Of course, I knew where the bottom of that box was (the red line shown above), so I knew where the top needed to be, too. For the sides, I counted how many boxes wide Noob's head is (about 7 boxes), and then "padded" appropriately on each side of his head to get to a total width of 13 boxes (so, 3 additional boxes to each side).

Then I used the select tool to draw my square. My calculations were a little off and I had to add another box to the width to make things look right. That's fine, as long as the final square really is a square :)


Then I used the crop tool to crop out the rest of the picture:


Now I had a picture that should be the right proportions, but I needed to resize it to actually be 2" by 2". It would be really nice if Paint allowed you to resize to a specific size in inches, but unfortunately, it only lets you resize by pixels or percentage. So, I choose a percentage that I knew would get me close to 2" by 2", but would still be a little larger. Then I started resizing one pixel at a time until I get to exactly 2" by 2":


The final pictures for my kids:

Passport2 IMG_4393_edited

Step 7 (optional): Create two copies of the photo
You'll need to have two copies of the same photo, so to save paper when printing, you may want to create an image that has the two copies side-by-side. To do this in Paint:

  1. Press Ctrl-A to select the entire picture.
  2. Press Ctrl-C to copy it to the clipboard.
  3. Go to File | New to create a new blank image.
  4. Go to File | Properties and enter the size that you want the new image to be. I knew I'd be printing on 4" x 6" photo paper, so I used that as the size for the new image.
  5. Press Ctrl-V to paste the picture into the new image.
  6. Press Ctrl-V again. This will paste another copy of the picture. It will be directly over the first copy at first, but you can drag and drop it to somewhere else in the new image.
  7. Save the new image.

Step 8: Print
I printed a low-resolution copy on regular printer paper first, then got out a measuring tape and made sure that all the sizing was accurate.

Then I printed the final version on photo paper. You can find this at just about any store that sells printer paper. I even saw some in the check-out aisle at Dollar Tree a few days ago!

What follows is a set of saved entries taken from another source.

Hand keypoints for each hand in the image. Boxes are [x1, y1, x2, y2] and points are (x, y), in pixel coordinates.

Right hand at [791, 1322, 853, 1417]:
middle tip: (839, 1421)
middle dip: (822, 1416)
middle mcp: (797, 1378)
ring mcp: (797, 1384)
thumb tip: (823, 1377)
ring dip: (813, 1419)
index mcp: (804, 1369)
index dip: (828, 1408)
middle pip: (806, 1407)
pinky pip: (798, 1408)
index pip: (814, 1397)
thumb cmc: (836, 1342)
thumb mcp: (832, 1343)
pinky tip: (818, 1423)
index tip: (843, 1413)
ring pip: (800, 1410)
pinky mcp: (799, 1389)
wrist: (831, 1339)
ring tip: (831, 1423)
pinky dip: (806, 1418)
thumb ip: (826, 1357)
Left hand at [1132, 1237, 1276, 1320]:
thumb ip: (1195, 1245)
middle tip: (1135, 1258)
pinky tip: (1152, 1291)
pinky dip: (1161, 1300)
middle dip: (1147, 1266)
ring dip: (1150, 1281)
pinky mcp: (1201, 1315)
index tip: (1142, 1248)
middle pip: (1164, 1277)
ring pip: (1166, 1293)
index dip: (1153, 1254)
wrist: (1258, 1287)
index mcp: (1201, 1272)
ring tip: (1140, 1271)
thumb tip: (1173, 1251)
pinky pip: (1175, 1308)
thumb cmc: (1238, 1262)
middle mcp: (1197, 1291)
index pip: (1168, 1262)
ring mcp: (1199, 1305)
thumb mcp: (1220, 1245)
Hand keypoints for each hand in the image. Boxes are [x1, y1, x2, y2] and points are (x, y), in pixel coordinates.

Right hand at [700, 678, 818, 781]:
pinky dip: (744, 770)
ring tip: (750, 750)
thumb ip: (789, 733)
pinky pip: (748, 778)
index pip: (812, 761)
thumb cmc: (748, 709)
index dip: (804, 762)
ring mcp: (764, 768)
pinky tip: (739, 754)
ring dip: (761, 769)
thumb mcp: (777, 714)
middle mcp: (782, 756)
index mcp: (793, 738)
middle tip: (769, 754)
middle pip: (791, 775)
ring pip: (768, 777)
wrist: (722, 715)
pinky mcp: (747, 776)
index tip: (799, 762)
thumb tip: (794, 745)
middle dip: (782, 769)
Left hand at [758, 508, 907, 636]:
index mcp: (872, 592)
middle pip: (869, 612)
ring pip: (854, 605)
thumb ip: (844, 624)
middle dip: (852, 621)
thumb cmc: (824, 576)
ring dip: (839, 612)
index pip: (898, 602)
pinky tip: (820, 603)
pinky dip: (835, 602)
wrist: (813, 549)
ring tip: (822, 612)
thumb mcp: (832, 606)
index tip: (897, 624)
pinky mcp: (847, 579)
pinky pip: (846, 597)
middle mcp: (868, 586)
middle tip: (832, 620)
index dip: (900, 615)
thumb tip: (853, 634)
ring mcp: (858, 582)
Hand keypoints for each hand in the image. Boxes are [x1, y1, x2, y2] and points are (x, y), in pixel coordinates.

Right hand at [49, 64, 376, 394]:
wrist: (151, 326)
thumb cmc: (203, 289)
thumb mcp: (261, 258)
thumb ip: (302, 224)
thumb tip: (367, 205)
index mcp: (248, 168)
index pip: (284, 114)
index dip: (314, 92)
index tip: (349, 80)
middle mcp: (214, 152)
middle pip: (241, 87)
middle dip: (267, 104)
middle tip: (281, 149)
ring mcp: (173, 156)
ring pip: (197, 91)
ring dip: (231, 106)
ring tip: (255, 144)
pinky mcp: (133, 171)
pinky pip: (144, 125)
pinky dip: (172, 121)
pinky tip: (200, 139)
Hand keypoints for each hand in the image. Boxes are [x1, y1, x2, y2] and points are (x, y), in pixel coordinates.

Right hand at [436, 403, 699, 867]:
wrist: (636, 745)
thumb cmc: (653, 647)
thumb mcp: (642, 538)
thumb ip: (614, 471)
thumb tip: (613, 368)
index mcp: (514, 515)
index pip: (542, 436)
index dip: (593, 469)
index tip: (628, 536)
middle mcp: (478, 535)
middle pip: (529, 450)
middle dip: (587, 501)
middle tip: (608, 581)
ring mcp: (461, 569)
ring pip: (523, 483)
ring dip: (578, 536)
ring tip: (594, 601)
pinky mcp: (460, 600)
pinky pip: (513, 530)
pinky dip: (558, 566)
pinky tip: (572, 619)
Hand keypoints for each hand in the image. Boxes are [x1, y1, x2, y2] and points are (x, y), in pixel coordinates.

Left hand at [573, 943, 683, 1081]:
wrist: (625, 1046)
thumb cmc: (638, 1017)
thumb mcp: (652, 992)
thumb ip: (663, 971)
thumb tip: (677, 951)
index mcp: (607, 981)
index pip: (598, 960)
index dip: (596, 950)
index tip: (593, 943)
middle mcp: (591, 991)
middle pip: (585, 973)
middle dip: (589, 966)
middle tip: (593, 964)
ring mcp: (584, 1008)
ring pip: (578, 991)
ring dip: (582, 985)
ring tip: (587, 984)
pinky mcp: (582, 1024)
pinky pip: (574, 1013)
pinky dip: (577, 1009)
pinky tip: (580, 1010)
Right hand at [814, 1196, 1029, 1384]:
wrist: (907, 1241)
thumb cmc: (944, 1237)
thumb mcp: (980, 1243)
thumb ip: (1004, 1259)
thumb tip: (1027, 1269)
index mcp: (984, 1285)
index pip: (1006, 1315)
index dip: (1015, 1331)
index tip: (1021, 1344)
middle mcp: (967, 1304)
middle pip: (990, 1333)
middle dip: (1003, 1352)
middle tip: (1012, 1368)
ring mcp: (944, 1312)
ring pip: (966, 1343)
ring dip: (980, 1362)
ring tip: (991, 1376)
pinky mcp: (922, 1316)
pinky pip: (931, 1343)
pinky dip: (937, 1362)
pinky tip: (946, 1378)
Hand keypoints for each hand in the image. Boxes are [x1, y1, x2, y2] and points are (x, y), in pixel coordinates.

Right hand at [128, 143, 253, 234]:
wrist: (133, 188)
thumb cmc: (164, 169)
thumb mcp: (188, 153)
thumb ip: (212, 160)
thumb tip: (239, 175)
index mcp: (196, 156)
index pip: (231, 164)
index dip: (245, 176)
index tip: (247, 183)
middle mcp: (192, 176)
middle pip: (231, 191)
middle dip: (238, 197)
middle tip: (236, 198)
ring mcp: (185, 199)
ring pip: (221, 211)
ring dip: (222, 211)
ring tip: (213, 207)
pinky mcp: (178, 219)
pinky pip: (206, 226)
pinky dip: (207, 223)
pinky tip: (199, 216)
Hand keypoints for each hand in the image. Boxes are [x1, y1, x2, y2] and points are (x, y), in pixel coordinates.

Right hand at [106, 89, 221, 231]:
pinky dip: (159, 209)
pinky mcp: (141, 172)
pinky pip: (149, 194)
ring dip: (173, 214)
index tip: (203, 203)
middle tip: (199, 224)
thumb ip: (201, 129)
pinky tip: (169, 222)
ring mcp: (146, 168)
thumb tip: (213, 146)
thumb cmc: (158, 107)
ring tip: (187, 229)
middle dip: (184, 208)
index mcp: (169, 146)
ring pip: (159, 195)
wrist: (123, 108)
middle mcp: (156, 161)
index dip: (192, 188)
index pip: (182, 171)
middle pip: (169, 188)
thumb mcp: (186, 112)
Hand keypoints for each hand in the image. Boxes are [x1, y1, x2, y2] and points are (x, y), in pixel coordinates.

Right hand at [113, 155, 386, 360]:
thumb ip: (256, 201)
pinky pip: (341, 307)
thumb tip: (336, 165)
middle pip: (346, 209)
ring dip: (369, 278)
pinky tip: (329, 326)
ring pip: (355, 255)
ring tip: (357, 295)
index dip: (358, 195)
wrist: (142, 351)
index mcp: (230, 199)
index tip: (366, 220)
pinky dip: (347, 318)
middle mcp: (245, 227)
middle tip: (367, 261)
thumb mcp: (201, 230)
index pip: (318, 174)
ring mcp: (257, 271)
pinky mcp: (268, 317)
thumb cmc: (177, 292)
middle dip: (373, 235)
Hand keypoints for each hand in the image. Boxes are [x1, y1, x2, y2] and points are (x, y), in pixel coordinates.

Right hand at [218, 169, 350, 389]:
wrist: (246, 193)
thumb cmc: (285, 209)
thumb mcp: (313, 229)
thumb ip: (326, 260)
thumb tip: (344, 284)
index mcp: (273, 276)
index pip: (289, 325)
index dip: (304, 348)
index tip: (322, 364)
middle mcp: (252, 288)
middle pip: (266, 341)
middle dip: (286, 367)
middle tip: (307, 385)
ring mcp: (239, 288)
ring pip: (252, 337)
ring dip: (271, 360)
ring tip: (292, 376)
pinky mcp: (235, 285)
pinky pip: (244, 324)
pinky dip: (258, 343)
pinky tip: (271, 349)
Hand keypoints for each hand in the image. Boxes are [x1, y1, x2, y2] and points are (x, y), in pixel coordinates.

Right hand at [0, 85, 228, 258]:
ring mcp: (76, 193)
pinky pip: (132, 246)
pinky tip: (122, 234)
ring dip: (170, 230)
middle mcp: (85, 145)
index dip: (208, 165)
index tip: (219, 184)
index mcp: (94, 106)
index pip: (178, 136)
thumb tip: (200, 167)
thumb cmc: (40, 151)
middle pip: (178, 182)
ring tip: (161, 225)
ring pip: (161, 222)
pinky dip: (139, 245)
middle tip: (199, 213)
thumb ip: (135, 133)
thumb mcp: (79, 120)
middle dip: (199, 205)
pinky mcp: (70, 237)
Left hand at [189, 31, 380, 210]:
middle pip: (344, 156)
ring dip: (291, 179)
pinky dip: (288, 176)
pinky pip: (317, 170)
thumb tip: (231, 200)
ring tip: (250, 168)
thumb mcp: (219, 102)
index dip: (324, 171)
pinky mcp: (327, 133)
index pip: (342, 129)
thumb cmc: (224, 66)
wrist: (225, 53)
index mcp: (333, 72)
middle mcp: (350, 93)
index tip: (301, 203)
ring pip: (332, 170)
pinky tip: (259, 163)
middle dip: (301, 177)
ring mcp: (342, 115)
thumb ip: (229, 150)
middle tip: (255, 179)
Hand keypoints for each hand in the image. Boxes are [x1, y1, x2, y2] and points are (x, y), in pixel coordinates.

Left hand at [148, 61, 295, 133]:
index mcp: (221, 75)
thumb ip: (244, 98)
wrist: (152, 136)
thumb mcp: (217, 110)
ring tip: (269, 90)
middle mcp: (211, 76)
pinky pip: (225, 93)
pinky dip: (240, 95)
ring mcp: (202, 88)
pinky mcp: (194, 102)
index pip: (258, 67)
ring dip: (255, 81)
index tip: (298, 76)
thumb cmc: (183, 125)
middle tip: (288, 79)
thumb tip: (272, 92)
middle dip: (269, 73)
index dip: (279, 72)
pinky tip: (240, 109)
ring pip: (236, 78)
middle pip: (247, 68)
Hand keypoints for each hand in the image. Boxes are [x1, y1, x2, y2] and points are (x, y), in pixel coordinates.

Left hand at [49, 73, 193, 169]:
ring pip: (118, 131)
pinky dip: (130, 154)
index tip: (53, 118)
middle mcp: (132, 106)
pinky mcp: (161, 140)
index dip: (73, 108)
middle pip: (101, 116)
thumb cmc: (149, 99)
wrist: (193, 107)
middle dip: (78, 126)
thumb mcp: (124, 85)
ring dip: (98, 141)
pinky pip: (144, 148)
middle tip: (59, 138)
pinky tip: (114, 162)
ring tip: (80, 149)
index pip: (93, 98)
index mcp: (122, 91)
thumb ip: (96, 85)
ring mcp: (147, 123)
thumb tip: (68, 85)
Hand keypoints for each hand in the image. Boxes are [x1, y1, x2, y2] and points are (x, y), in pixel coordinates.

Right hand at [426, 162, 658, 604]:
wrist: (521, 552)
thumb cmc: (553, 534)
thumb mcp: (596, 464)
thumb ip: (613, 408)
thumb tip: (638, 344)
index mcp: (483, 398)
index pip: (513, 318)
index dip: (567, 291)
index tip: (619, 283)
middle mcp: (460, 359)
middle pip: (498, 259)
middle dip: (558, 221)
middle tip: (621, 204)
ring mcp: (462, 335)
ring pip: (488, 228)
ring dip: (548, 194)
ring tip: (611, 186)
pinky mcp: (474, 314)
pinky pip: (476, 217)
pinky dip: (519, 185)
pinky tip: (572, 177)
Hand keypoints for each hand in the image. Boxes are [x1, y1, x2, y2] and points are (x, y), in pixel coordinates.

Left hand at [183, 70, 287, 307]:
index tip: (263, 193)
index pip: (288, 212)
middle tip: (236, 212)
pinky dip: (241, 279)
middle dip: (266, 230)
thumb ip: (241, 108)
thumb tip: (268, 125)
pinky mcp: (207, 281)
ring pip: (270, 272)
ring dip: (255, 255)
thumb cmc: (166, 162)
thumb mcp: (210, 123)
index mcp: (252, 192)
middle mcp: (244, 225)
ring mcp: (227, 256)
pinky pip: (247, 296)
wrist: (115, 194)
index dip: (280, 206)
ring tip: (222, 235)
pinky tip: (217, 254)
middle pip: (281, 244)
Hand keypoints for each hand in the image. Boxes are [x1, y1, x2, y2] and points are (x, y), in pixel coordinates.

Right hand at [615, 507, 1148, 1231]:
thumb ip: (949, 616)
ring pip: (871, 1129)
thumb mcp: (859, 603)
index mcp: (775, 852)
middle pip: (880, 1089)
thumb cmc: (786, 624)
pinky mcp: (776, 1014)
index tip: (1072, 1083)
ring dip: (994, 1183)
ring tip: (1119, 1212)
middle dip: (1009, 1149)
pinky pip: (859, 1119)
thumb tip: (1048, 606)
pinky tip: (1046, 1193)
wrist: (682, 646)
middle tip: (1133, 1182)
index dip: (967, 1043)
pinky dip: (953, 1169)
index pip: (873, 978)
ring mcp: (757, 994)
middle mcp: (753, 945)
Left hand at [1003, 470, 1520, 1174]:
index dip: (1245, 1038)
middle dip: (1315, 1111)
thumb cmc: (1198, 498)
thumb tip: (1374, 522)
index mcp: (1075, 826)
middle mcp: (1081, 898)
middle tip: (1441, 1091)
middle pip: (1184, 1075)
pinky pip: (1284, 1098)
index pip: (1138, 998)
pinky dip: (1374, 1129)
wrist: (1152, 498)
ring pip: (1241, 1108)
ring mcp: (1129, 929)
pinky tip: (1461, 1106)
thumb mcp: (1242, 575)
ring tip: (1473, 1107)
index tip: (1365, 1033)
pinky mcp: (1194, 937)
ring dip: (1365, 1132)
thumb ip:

UPDATED January 2012: For Noob's passport photo, I printed myself, and it was accepted just fine. For our Chinese visas, our visa processing service recommended not using printed-at-home photos. Since we were in a bit of a time crunch to get the visas, I didn't want to do anything that might put us at risk of rejection. So I "splurged," and sent the images to Walgreens for printing. Normal price for this is about 20 cents a print, but there are always coupon codes floating around online that will give you a significant discount. I ended up paying a whopping 38 cents total, to print all four of our passport photos. Not bad at all.

And that's it! It does take some time fiddling around to get the sizing right [UPDATED January 2012: a lot less time if you use ePassportPhoto!], but for my kids, at this age, it was worth it to avoid the trauma of attempting to get a professional picture done.